Exploring Deepseek’s Smaller AI Models and Their Capabilities

Deepseek : Exploring Deepseek's Smaller AI Models and Their Capabilities

The Deepseek R1 AI model has created quite a stir, not only because it works more efficiently than comparable models but also because the Chinese startup released it under an open-source license. This means anyone can theoretically use the model. However, in practice, not many individuals have the hardware to run the model at a reasonable speed.

Deepseek also released a series of smaller models alongside the R1 model. The company aims to demonstrate how “reasoning,” the model’s ability to draw conclusions from given information, can be transferred to smaller models. These smaller models are not variants of R1. Instead, Deepseek used a process called distillation, where the capabilities of a larger, complex model are transferred to a simpler model.

In the case of the smaller Deepseek models, R1 was used to transfer capabilities to different-sized model variants of Meta’s Llama 3.1 and Alibaba’s Qwen2.5-Math, optimized for math tasks. However, this method has its limits. A model with seven billion parameters will not deliver the same quality as a model with over 600 billion parameters. Despite efficiency improvements, the rule “more is better” still applies.

With tools like LM Studio, you can easily run the small Deepseek models locally on your computer. There are various methods to execute language models on a home computer. A popular tool is Ollama, a command-line tool without a graphical interface. While perfect for developers wanting to process AI-generated data directly, we suggest a simpler method for those without terminal experience.

LM Studio is available for free on Macs with Apple Silicon, Windows, and Linux.

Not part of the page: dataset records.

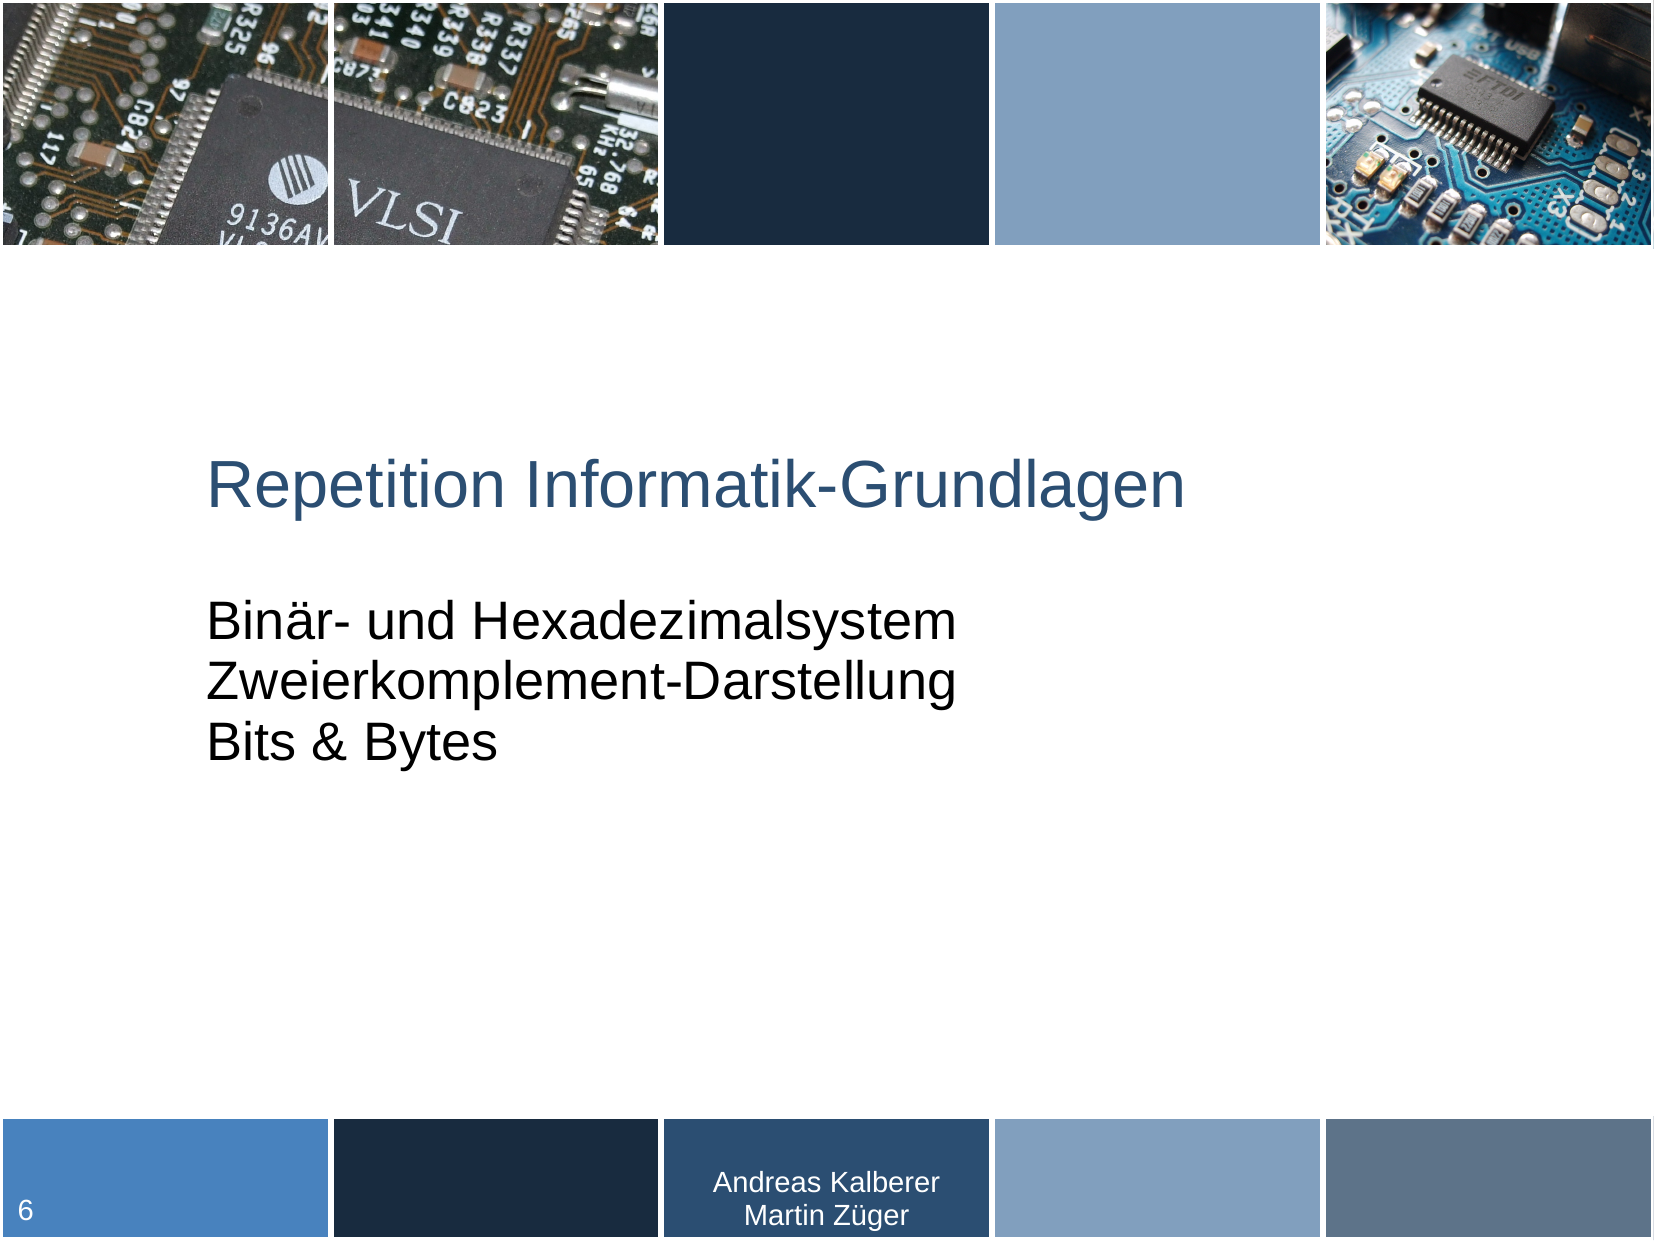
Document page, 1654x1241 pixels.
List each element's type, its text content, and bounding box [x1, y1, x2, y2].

picture [1326, 3, 1651, 245]
title Repetition Informatik-Grundlagen [206, 395, 1477, 573]
subtitle Binär- und Hexadezimalsystem Zweierkomplement-Darstellung Bits & Bytes [206, 590, 1477, 1241]
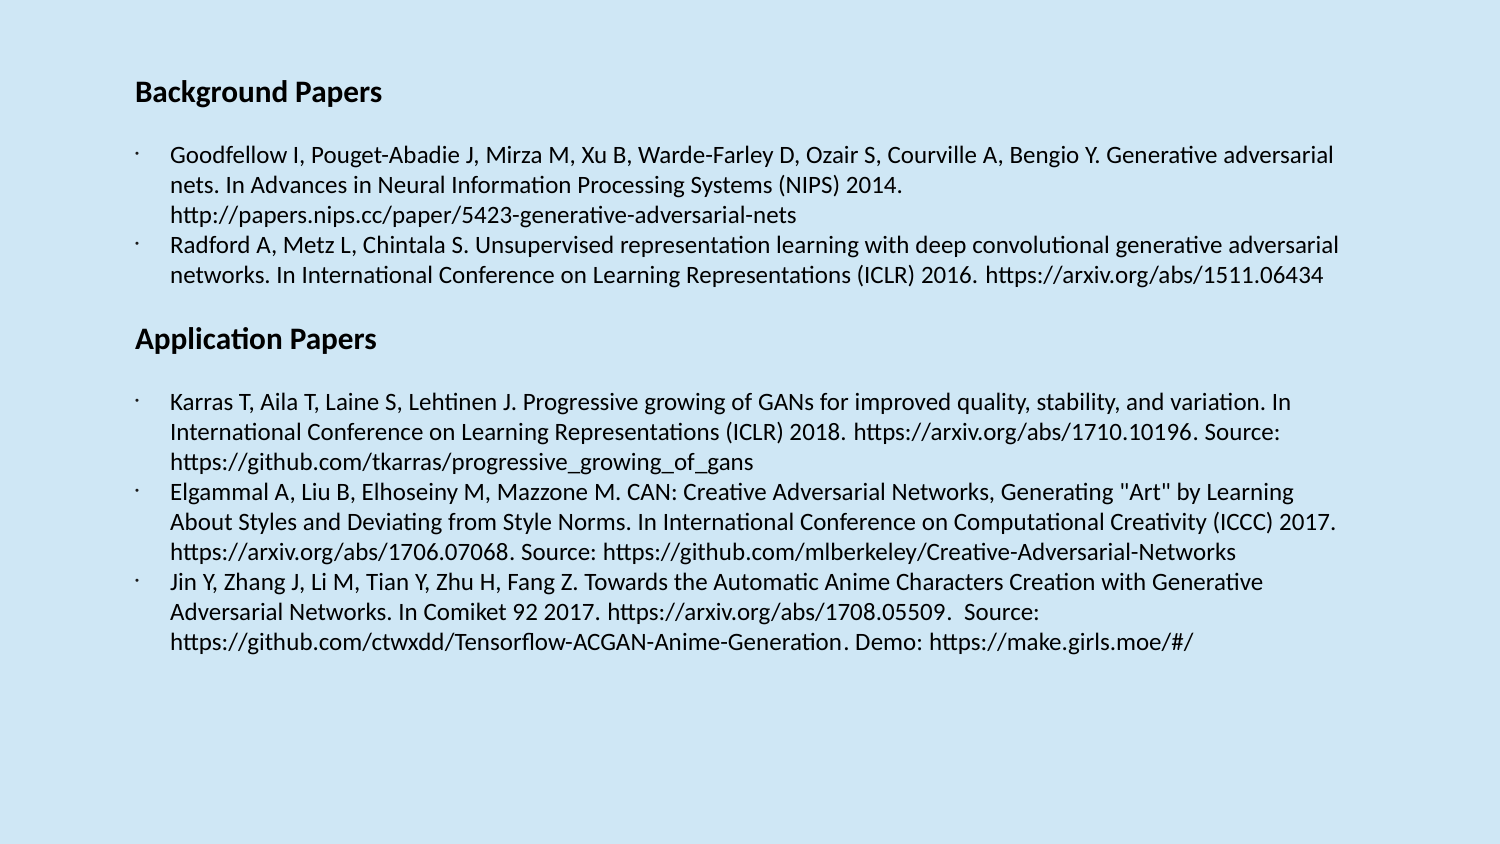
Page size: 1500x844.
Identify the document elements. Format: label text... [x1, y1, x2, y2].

text_box Background Papers Goodfellow I, Pouget-Abadie J, Mirza M, Xu B, Warde-Farley D, Ozair S, Courville A, Bengio Y. Generative adversarial nets. In Advances in Neural Information Processing Systems (NIPS) 2014. http://papers.nips.cc/paper/5423-generative-adversarial-nets Radford A, Metz L, Chintala S. Unsupervised representation learning with deep convolutional generative adversarial networks. In International Conference on Learning Representations (ICLR) 2016. https://arxiv.org/abs/1511.06434 Application Papers Karras T, Aila T, Laine S, Lehtinen J. Progressive growing of GANs for improved quality, stability, and variation. In International Conference on Learning Representations (ICLR) 2018. https://arxiv.org/abs/1710.10196. Source: https://github.com/tkarras/progressive_growing_of_gans Elgammal A, Liu B, Elhoseiny M, Mazzone M. CAN: Creative Adversarial Networks, Generating "Art" by Learning About Styles and Deviating from Style Norms. In International Conference on Computational Creativity (ICCC) 2017. https://arxiv.org/abs/1706.07068. Source: https://github.com/mlberkeley/Creative-Adversarial-Networks Jin Y, Zhang J, Li M, Tian Y, Zhu H, Fang Z. Towards the Automatic Anime Characters Creation with Generative Adversarial Networks. In Comiket 92 2017. https://arxiv.org/abs/1708.05509. Source: https://github.com/ctwxdd/Tensorflow-ACGAN-Anime-Generation. Demo: https://make.girls.moe/#/ [120, 64, 1364, 723]
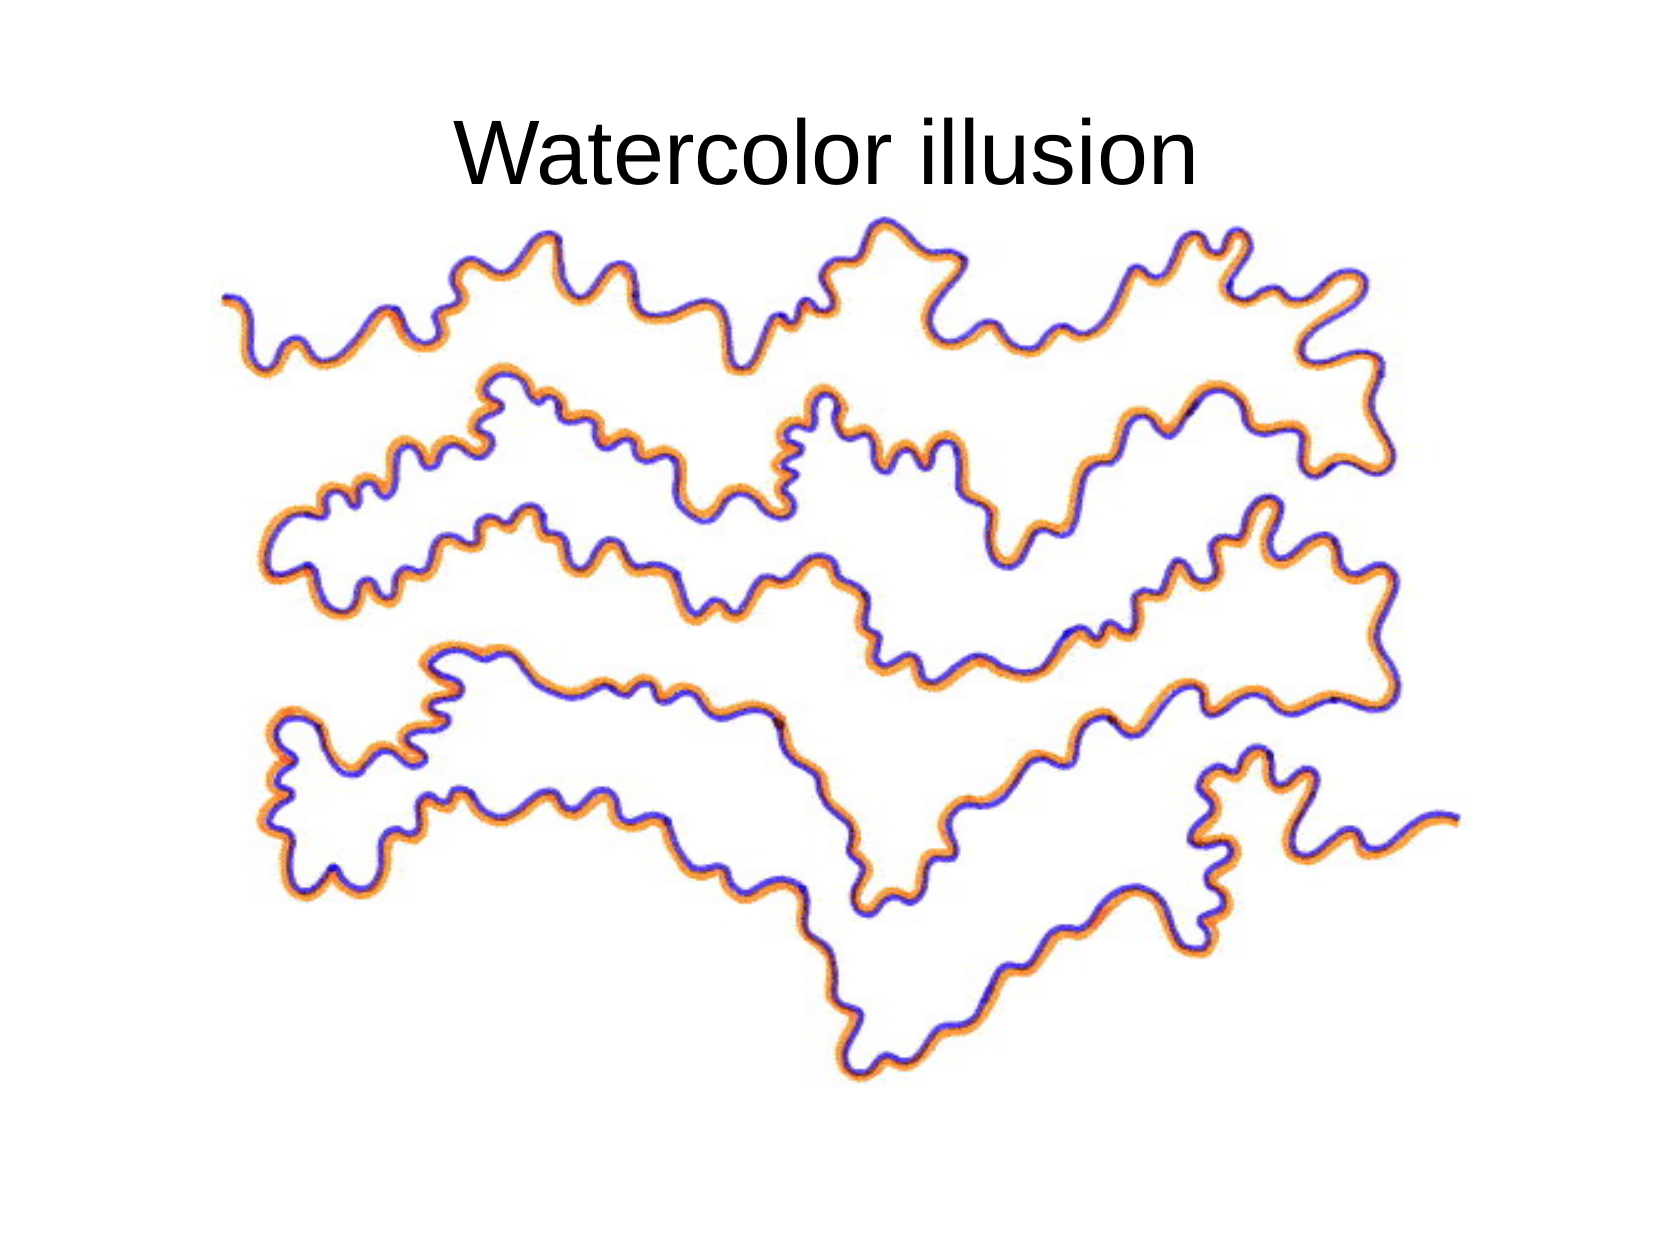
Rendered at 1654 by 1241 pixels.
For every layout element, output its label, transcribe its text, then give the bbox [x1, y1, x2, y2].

title Watercolor illusion [82, 49, 1571, 257]
picture [210, 206, 1471, 1096]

After installation, LM Studio will ask which language model you want to download. Deepseek has released six distilled model variants. Your hardware might not be strong enough for the larger ones, but LM Studio will warn you if that’s the case.

We focus on the medium model variants DeepSeek-R1-Distill-Qwen-7B and DeepSeek-R1-Distill-Llama-8B. You can find them through the model search in LM Studio, accessible via the magnifying glass icon in the right navigation bar.

It is impressive how these models demonstrate their reasoning abilities with moderate CPU and memory usage on a MacBook Air with an M1 chip. In LM Studio, this process is hidden by default. To view it, click on the “Thoughts” field or go to “Appearance” and activate the “Expand reasoning blocks by default” slider.

While Deepseek’s website and app comply with Chinese censorship rules, you don’t have to worry about this with self-hosted Deepseek models. Both DeepSeek-R1-Distill-Qwen-7B and DeepSeek-R1-Distill-Llama-8B correctly answer questions about the Tian’anmen Square incident.

Both models reliably handle math and coding tasks, although their results don’t match the quality of large cloud models. This is also evident when dealing with different languages. You can write prompts in German, but sometimes English mixes into the responses.

Due to the models’ small size, quality compromises are still necessary, and this won’t change soon. However, the models show progress in this area. Notably, the DeepSeek-R1-Distill-Qwen-7B surpasses OpenAI’s o1-mini in some math benchmarks.